We performed a review of the current modalities of surgical treatment of malignant ovarian
germ cell tumors by clinical stages and histological types. Stage IA
dysgerminoma is performed with a unilateral
salpingo-oophorectomy (USO) without
chemotherapy. However, for Stage IB or IC patients with
dysgerminoma, USO plus
chemotherapy as a primary treatment may or may not be followed with a second-look operation (SLO). For non-
dysgerminomas, USO is indicated only for Stage IA
immature teratoma grade 1. The treatment for Stage IA
immature teratoma grade 2 or 3 and other histological types is USO plus
chemotherapy. Patients with Stage IB, IC or higher with non-
dysgerminoma are treated with USO plus
chemotherapy or USO with contralateral partial
ovariectomy plus
chemotherapy. For patients who require non-conservative surgery, a total abdominal
hysterectomy (TAH) and a bilateral
salpingo-oophorectomy (BSO) plus
chemotherapy are performed.
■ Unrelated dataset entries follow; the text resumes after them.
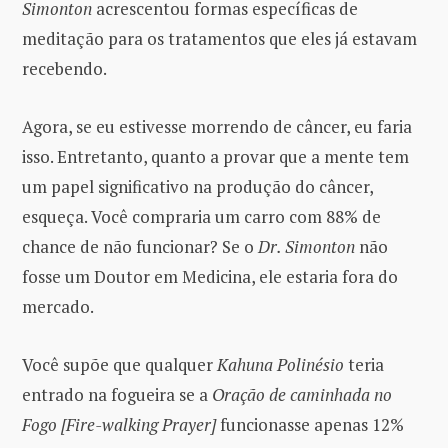
Simonton
acrescentou formas específicas de
meditação para os tratamentos que eles já estavam
recebendo.
Agora, se eu estivesse morrendo de câncer, eu faria
isso. Entretanto, quanto a provar que a mente tem
um papel significativo na produção do câncer,
esqueça. Você compraria um carro com 88% de
chance de não funcionar? Se o
Dr. Simonton
não
fosse um Doutor em Medicina, ele estaria fora do
mercado.
Você supõe que qualquer
Kahuna Polinésio
teria
entrado na fogueira se a
Oração de caminhada no
Fogo [Fire-walking Prayer]
funcionasse apenas 12%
For patients with Stage II of all histological types, conservative surgery consists of USO and a cytoreductive operation plus
chemotherapy, followed by SLO or a second cytoreductive operation. For non-conservative surgery, TAH+BSO with or without a cytoreductive operation plus
chemotherapy is followed by SLO. Conservative surgery for patients with Stage III and IV is USO and a cytoreductive operation plus
chemotherapy followed by a second cytoreductive operation. Non-conservative surgery is TAH+BSO with a cytoreductive operation plus
chemotherapy, followed by SLO or a second cytoreductive operation. However, primary or secondary
cytoreductive surgery with or without
lymphadenectomy and SLO are still controversial in terms of improving patient survival.